Peningkatan peran aktif perempuan dalam terorisme ini, luput dari perhatian pemerintah, padahal berbagai riset dan penelitian sudah menyebutkan bahwa perempuan berpotensi memilki peran yang sama dengan laki-laki dalam gerakan radikalisme, perempuan sebagai sosok lemah lembut sehingga tidak dicurigai oleh pihak yang berwajib.
Penanganan Keterlibatan Perempuan dalam Gerakan Terorisme
Pihak pemerintah memilki peran penting dalam menangani keterlibatan perempuan baik bagi masyarakat yang tidak terpapar yang rentan dan yang sudah terpapar. Komunikasi secara intensif harus digalakkan Badan Nasional Penanggulangan Terorisme (BNPT) dengan jajaran di berbagai daerah untuk menumpas jaringan-jaringan sel terorisme.

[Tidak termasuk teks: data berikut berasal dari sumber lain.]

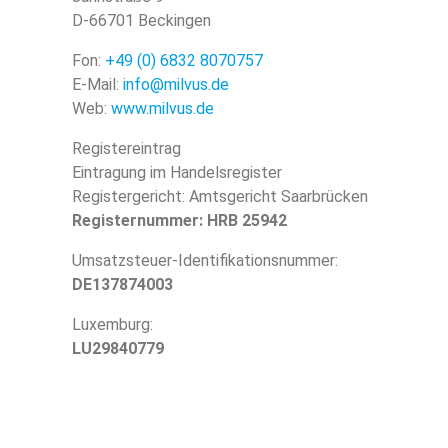
D-66701 Beckingen
Fon:
+49 (0) 6832 8070757
E-Mail:
info@milvus.de
Web:
www.milvus.de
Registereintrag
Eintragung im Handelsregister
Registergericht: Amtsgericht Saarbrücken
Registernummer: HRB 25942
Umsatzsteuer-Identifikationsnummer:
DE137874003
Luxemburg:
LU29840779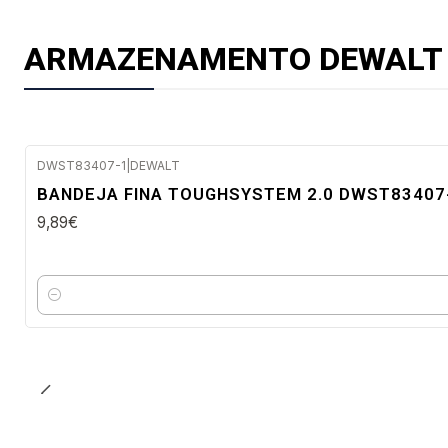
ARMAZENAMENTO DEWALT
DWST83407-1
|
DEWALT
Envio imediato
BANDEJA FINA TOUGHSYSTEM 2.0 DWST83407
9,89€
Quantidade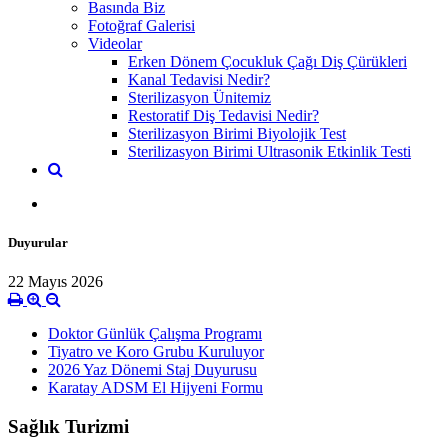
Basında Biz
Fotoğraf Galerisi
Videolar
Erken Dönem Çocukluk Çağı Diş Çürükleri
Kanal Tedavisi Nedir?
Sterilizasyon Ünitemiz
Restoratif Diş Tedavisi Nedir?
Sterilizasyon Birimi Biyolojik Test
Sterilizasyon Birimi Ultrasonik Etkinlik Testi
Duyurular
22 Mayıs 2026
Doktor Günlük Çalışma Programı
Tiyatro ve Koro Grubu Kuruluyor
2026 Yaz Dönemi Staj Duyurusu
Karatay ADSM El Hijyeni Formu
Sağlık Turizmi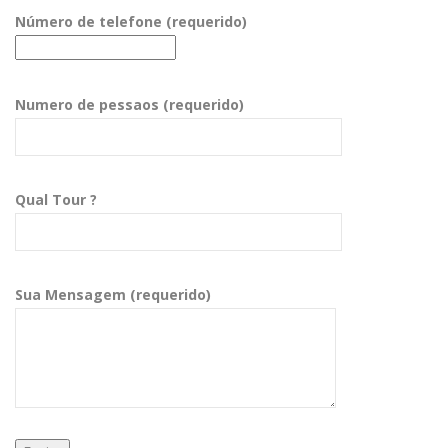
Número de telefone (requerido)
Numero de pessaos (requerido)
Qual Tour ?
Sua Mensagem (requerido)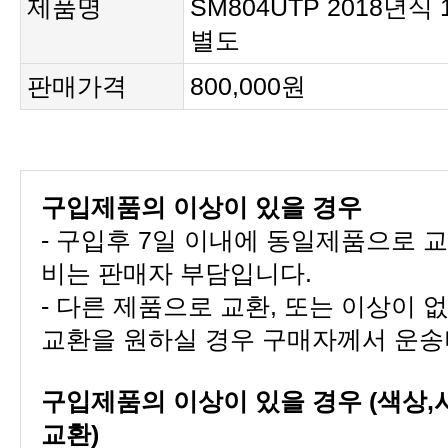
제품명
별도
판매가격
800,000원
구입제품의 이상이 있을 경우
비는 판매자 부담입니다.
교환을 원하실 경우 구매자께서 운송
교환)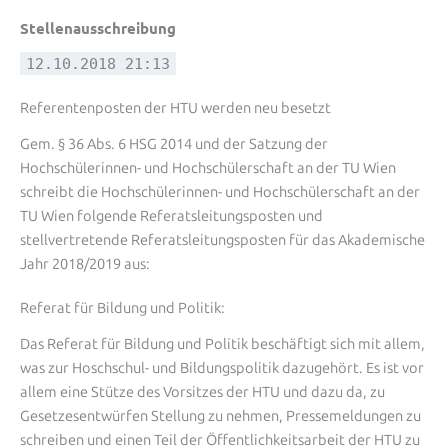
Stellenausschreibung
12.10.2018 21:13
Referentenposten der HTU werden neu besetzt
Gem. § 36 Abs. 6 HSG 2014 und der Satzung der
Hochschülerinnen- und Hochschülerschaft an der TU Wien
schreibt die Hochschülerinnen- und Hochschülerschaft an der
TU Wien folgende Referatsleitungsposten und
stellvertretende Referatsleitungsposten für das Akademische
Jahr 2018/2019 aus:
Referat für Bildung und Politik:
Das Referat für Bildung und Politik beschäftigt sich mit allem,
was zur Hoschschul- und Bildungspolitik dazugehört. Es ist vor
allem eine Stütze des Vorsitzes der HTU und dazu da, zu
Gesetzesentwürfen Stellung zu nehmen, Pressemeldungen zu
schreiben und einen Teil der Öffentlichkeitsarbeit der HTU zu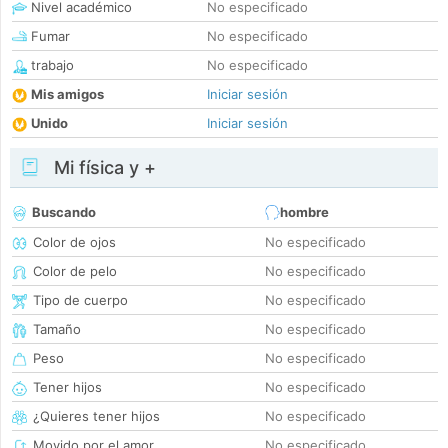
Nivel académico
No especificado
Fumar
No especificado
trabajo
No especificado
Mis amigos
Iniciar sesión
Unido
Iniciar sesión
Mi física y +
Buscando
hombre
Color de ojos
No especificado
Color de pelo
No especificado
Tipo de cuerpo
No especificado
Tamaño
No especificado
Peso
No especificado
Tener hijos
No especificado
¿Quieres tener hijos
No especificado
Movido por el amor
No especificado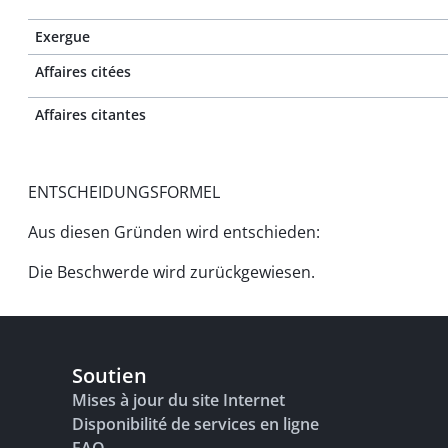
Exergue
Affaires citées
Affaires citantes
ENTSCHEIDUNGSFORMEL
Aus diesen Gründen wird entschieden:
Die Beschwerde wird zurückgewiesen.
Soutien
Mises à jour du site Internet
Disponibilité de services en ligne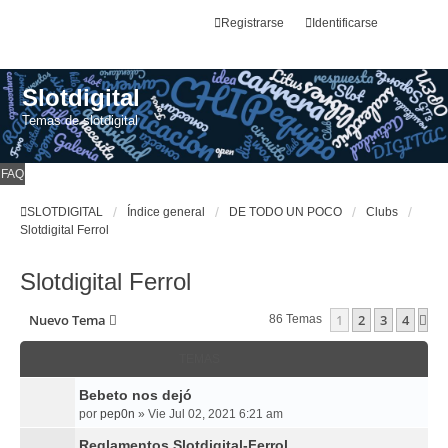
Registrarse
Identificarse
Slotdigital
Temas de slotdigital
FAQ
SLOTDIGITAL
Índice general
DE TODO UN POCO
Clubs
Slotdigital Ferrol
Slotdigital Ferrol
Nuevo Tema
1
2
3
4
Si
86 Temas
TEMAS
Bebeto nos dejó
por
pep0n
»
Vie Jul 02, 2021 6:21 am
Reglamentos Slotdigital-Ferrol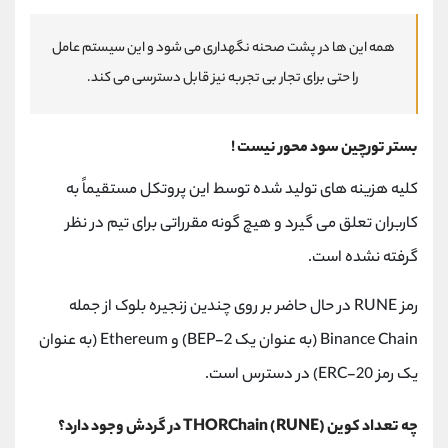
همه این ها در پشت صحنه نگهداری می شود و این سیستم عامل
را حتی برای تجار بی تجربه نیز قابل دسترسی می کند.
بستر تورچین سود محور نیست !
کلیه هزینه های تولید شده توسط این پروتکل مستقیماً به
کاربران تعلق می گیرد و هیچ گونه مقرراتی برای تیم در نظر
گرفته نشده است.
رمز RUNE در حال حاضر بر روی چندین زنجیره بلوک از جمله
Binance Chain (به عنوان یک BEP-2) و Ethereum (به عنوان
یک رمز ERC-20) در دسترس است.
چه تعداد کوین THORChain (RUNE) در گردش وجود دارد؟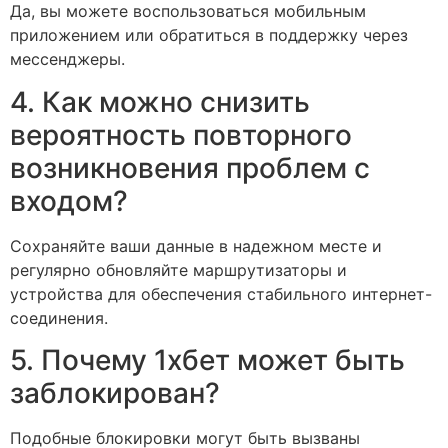
Да, вы можете воспользоваться мобильным
приложением или обратиться в поддержку через
мессенджеры.
4. Как можно снизить
вероятность повторного
возникновения проблем с
входом?
Сохраняйте ваши данные в надежном месте и
регулярно обновляйте маршрутизаторы и
устройства для обеспечения стабильного интернет-
соединения.
5. Почему 1хбет может быть
заблокирован?
Подобные блокировки могут быть вызваны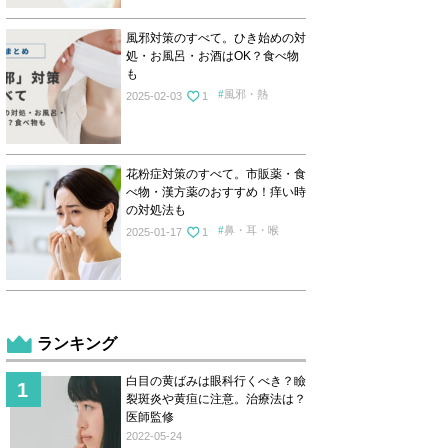
風邪対策のすべて。ひき始めの対
処・お風呂・お酒はOK？食べ物
も
風邪・熱
2025-02-03
1
花粉症対策のすべて。市販薬・食
べ物・漢方薬のおすすめ！痒い時
の対処法も
鼻・耳・喉
2025-01-17
1
ランキング
白目の黄ばみは眼科行くべき？瞼
裂斑炎や黄疸に注意。治療法は？
医師監修
2022-05-24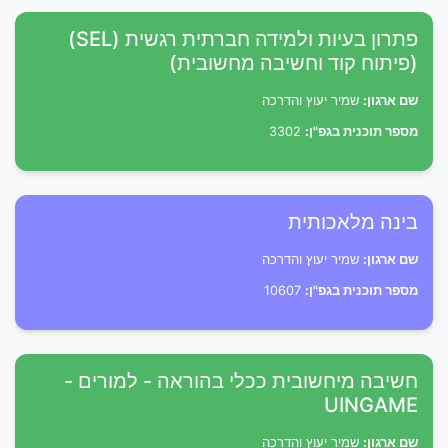
פתרון בעיות ולמידה חברתית רגשית (SEL)
(פיתוח קוד וחשיבה מחשובית)
שם ארגון:
שמיר יעוץ והדרכה
מספר תוכנית בגפ"ן:
3302
בינה מלאכותית
שם ארגון:
שמיר יעוץ והדרכה
מספר תוכנית בגפ"ן:
10607
חשיבה מיחשובית ככלי בהוראה - למורים -
UINGAME
שם ארגון:
שמיר יעוץ והדרכה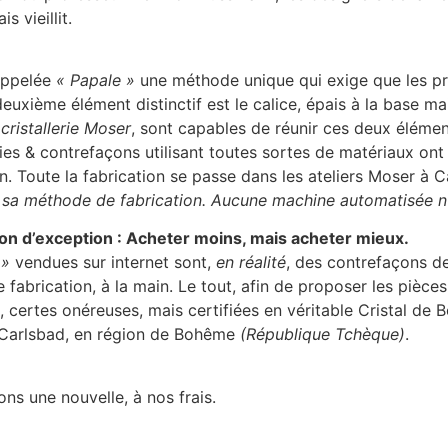
 vieillit.
 appelée
« Papale »
une méthode unique qui exige que les pro
uxième élément distinctif est le calice, épais à la base mai
 cristallerie Moser
, sont capables de réunir ces deux élémen
s & contrefaçons utilisant toutes sortes de matériaux ont
on. Toute la fabrication se passe dans les ateliers Moser à
sa méthode de fabrication. Aucune machine automatisée n’e
ion d’exception : Acheter moins, mais acheter mieux.
 »
vendues sur internet sont,
en réalité
, des contrefaçons de
de fabrication, à la main. Le tout, afin de proposer les pièc
s, certes onéreuses, mais certifiées en véritable Cristal de
à Carlsbad, en région de Bohême
(République Tchèque)
.
ns une nouvelle, à nos frais.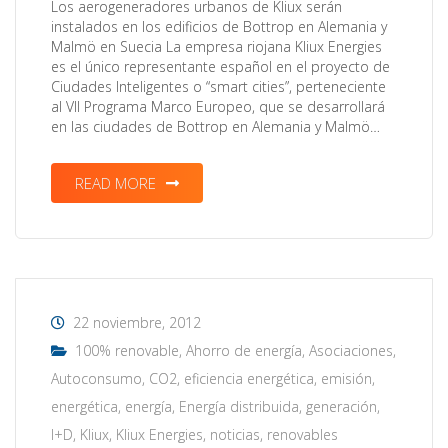
Los aerogeneradores urbanos de Kliux serán
instalados en los edificios de Bottrop en Alemania y
Malmö en Suecia La empresa riojana Kliux Energies
es el único representante español en el proyecto de
Ciudades Inteligentes o “smart cities”, perteneciente
al VII Programa Marco Europeo, que se desarrollará
en las ciudades de Bottrop en Alemania y Malmö…
READ MORE
22 noviembre, 2012
100% renovable
,
Ahorro de energía
,
Asociaciones
,
Autoconsumo
,
CO2
,
eficiencia energética
,
emisión
,
energética
,
energía
,
Energía distribuida
,
generación
,
I+D
,
Kliux
,
Kliux Energies
,
noticias
,
renovables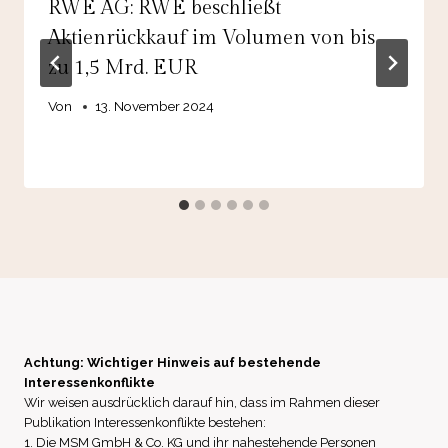
RWE AG: RWE beschließt
Aktienrückkauf im Volumen von bis
zu 1,5 Mrd. EUR
Von
13. November 2024
Achtung: Wichtiger Hinweis auf bestehende
Interessenkonflikte
Wir weisen ausdrücklich darauf hin, dass im Rahmen dieser
Publikation Interessenkonflikte bestehen:
1. Die MSM GmbH & Co. KG und ihr nahestehende Personen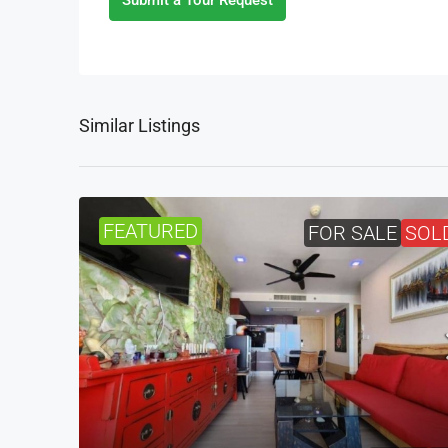
Submit a Tour Request
Similar Listings
FEATURED
FOR SALE
SOL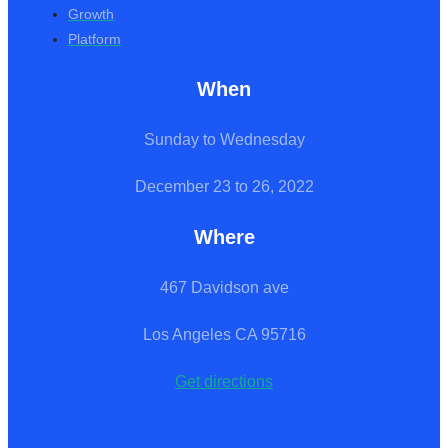
Growth
Platform
When
Sunday to Wednesday
December 23 to 26, 2022
Where
467 Davidson ave
Los Angeles CA 95716
Get directions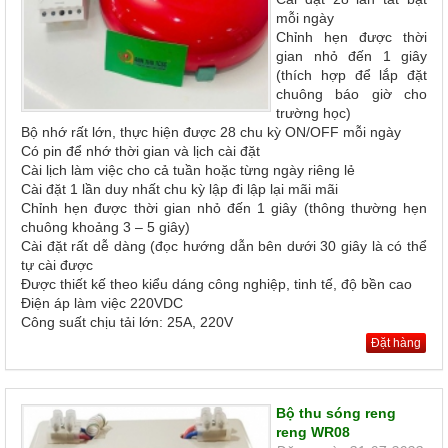
mỗi ngày
Chỉnh hẹn được thời
gian nhỏ đến 1 giây
(thích hợp để lắp đặt
chuông báo giờ cho
trường học)
Bộ nhớ rất lớn, thực hiện được 28 chu kỳ ON/OFF mỗi ngày
Có pin để nhớ thời gian và lịch cài đặt
Cài lịch làm việc cho cả tuần hoặc từng ngày riêng lẻ
Cài đặt 1 lần duy nhất chu kỳ lập đi lập lại mãi mãi
Chỉnh hẹn được thời gian nhỏ đến 1 giây (thông thường hẹn
chuông khoảng 3 – 5 giây)
Cài đặt rất dễ dàng (đọc hướng dẫn bên dưới 30 giây là có thể
tự cài được
Được thiết kế theo kiểu dáng công nghiệp, tinh tế, độ bền cao
Điện áp làm việc 220VDC
Công suất chịu tải lớn: 25A, 220V
Đặt hàng
Bộ thu sóng reng
reng WR08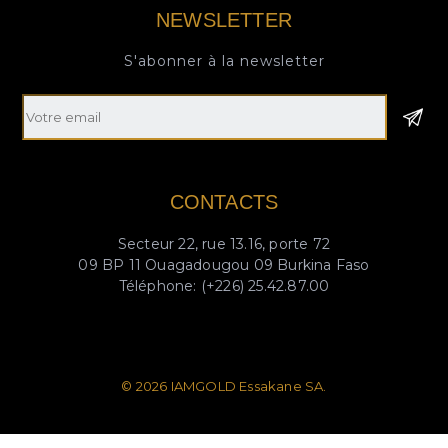
NEWSLETTER
S'abonner à la newsletter
Email
CONTACTS
Secteur 22, rue 13.16, porte 72
09 BP 11 Ouagadougou 09 Burkina Faso
Téléphone: (+226) 25.42.87.00
© 2026 IAMGOLD Essakane SA.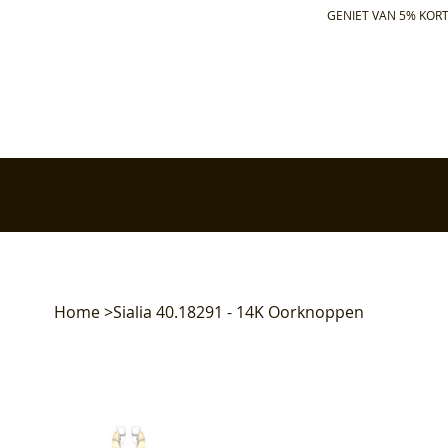
GENIET VAN 5% KORT
✅ Gratis retourneren binnen 30 dagen
✅ Voor 17:00 bes
Home
>
Sialia 40.18291 - 14K Oorknoppen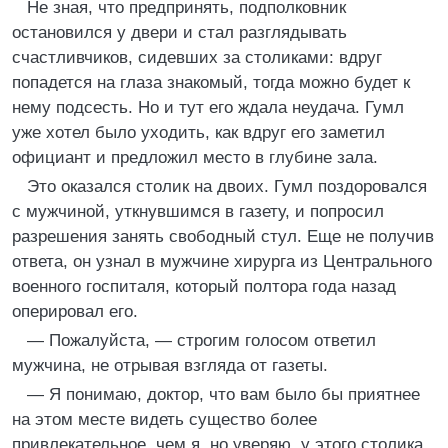
Не зная, что предпринять, подполковник
остановился у двери и стал разглядывать
счастливчиков, сидевших за столиками: вдруг
попадется на глаза знакомый, тогда можно будет к
нему подсесть. Но и тут его ждала неудача. Гумл
уже хотел было уходить, как вдруг его заметил
официант и предложил место в глубине зала.
Это оказался столик на двоих. Гумл поздоровался
с мужчиной, уткнувшимся в газету, и попросил
разрешения занять свободный стул. Еще не получив
ответа, он узнал в мужчине хирурга из Центрального
военного госпиталя, который полтора года назад
оперировал его.
— Пожалуйста, — строгим голосом ответил
мужчина, не отрывая взгляда от газеты.
— Я понимаю, доктор, что вам было бы приятнее
на этом месте видеть существо более
привлекательное, чем я, но уверяю, у этого столика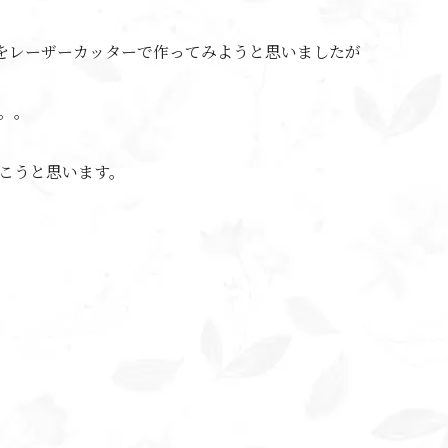
をレーザーカッターで作ってみようと思いましたが
。。
こうと思います。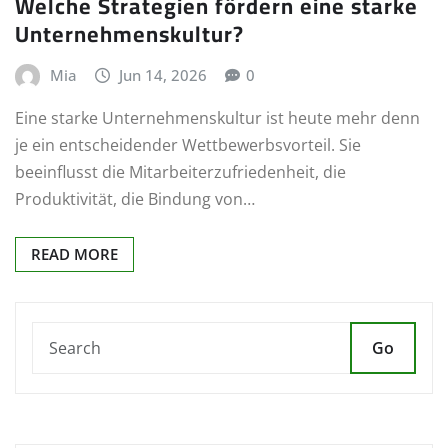
Welche Strategien fördern eine starke
Unternehmenskultur?
Mia
Jun 14, 2026
0
Eine starke Unternehmenskultur ist heute mehr denn
je ein entscheidender Wettbewerbsvorteil. Sie
beeinflusst die Mitarbeiterzufriedenheit, die
Produktivität, die Bindung von…
READ MORE
Go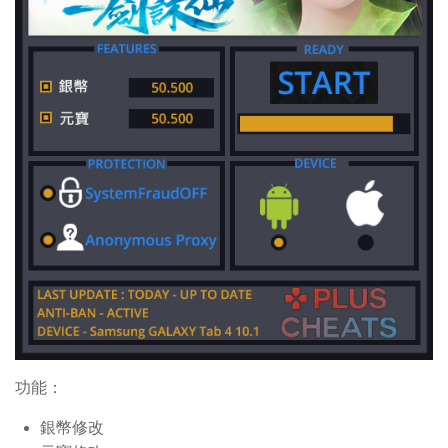
功能：
銀幣修改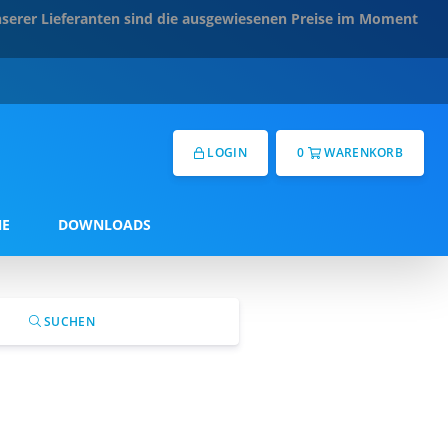
serer Lieferanten sind die ausgewiesenen Preise im Moment
LOGIN
0
WARENKORB
NE
DOWNLOADS
SUCHEN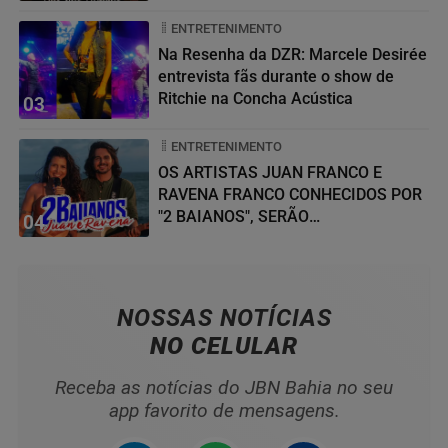
ENTRETENIMENTO
Na Resenha da DZR: Marcele Desirée
entrevista fãs durante o show de
Ritchie na Concha Acústica
03
ENTRETENIMENTO
OS ARTISTAS JUAN FRANCO E
RAVENA FRANCO CONHECIDOS POR
"2 BAIANOS", SERÃO
04
HOMENAGEADOS NO...
NOSSAS NOTÍCIAS
NO CELULAR
Receba as notícias do JBN Bahia no seu
app favorito de mensagens.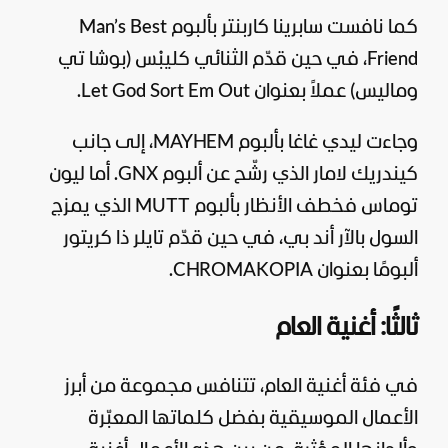
كما نافست سابرينا كاربنتر بألبوم Man’s Best
Friend، في حين قدّم الثنائي كليبْس (بوشا تي
وماليس) عملاً بعنوان Let God Sort Em Out.
وجاءت ليدي غاغا بألبوم MAYHEM، إلى جانب
كيندريك لامار الذي رشّح عن ألبوم GNX. أما ليون
توماس فخطف الأنظار بألبوم MUTT الذي يمزج
السول بالآر أند بي، في حين قدّم تايلر ذا كريتور
ألبومًا بعنوان CHROMAKOPIA.
ثالثًا: أغنية العام
في فئة أغنية العام، تتنافس مجموعة من أبرز
الأعمال الموسيقية بفضل كلماتها المعبّرة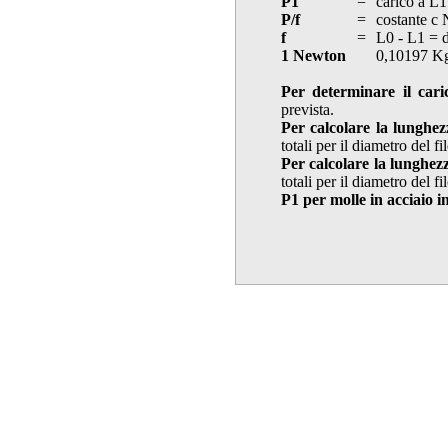
P1
=
carico a L1
P/f
=
costante c
f
=
L0 - L1 = 
1 Newton
0,10197 K
Per determinare il cari
prevista.
Per calcolare la lunghez
totali per il diametro del f
Per calcolare la lunghez
totali per il diametro del f
P1 per molle in acciaio i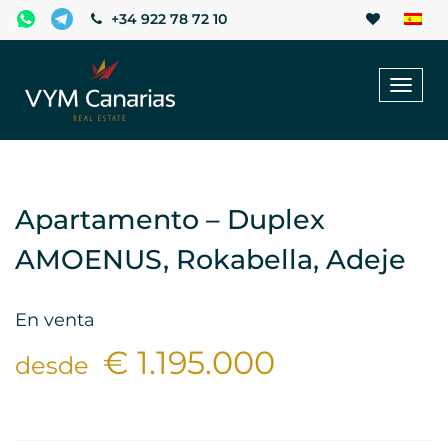
+34 922 78 72 10
Toggl
naviga
Apartamento – Duplex
AMOENUS, Rokabella, Adeje
En venta
€ 1.195.000
desde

Selain itu koordinasi dengan kementerian pendidikan untuk melakukan identifikasi keterlibatan guru-guru, murid, dan referensi yang terpapar pikiran radikal. Dilanjutkan dengan melakukan pertemuan di berbagai pondok pesantren, badan Eksekutif Mahasiswa (BEM), lembaga dakwah kampus, untuk membahas kebangsaan sehingga intoleransi dan radikalisme bisa dicegah.
Perlu juga mengadopsi prespektif gender dalam kebijakan deradikalisasi dan counter radikalisasi di BNPT agar memilki kepekaan gender karena radikalisme berdampak berbeda pada perempuan dan laki-laki. Pada dasarnya dari uraian diatas, gerakan radikalisme bisa dicegah, dengan dimulai dari diri kita sendiri. Atas pengetahuan radikalisme kita harus memilki kesadaran untuk tidak terlibat baik dalam hal pemikiran maupun aksi secara langsung. []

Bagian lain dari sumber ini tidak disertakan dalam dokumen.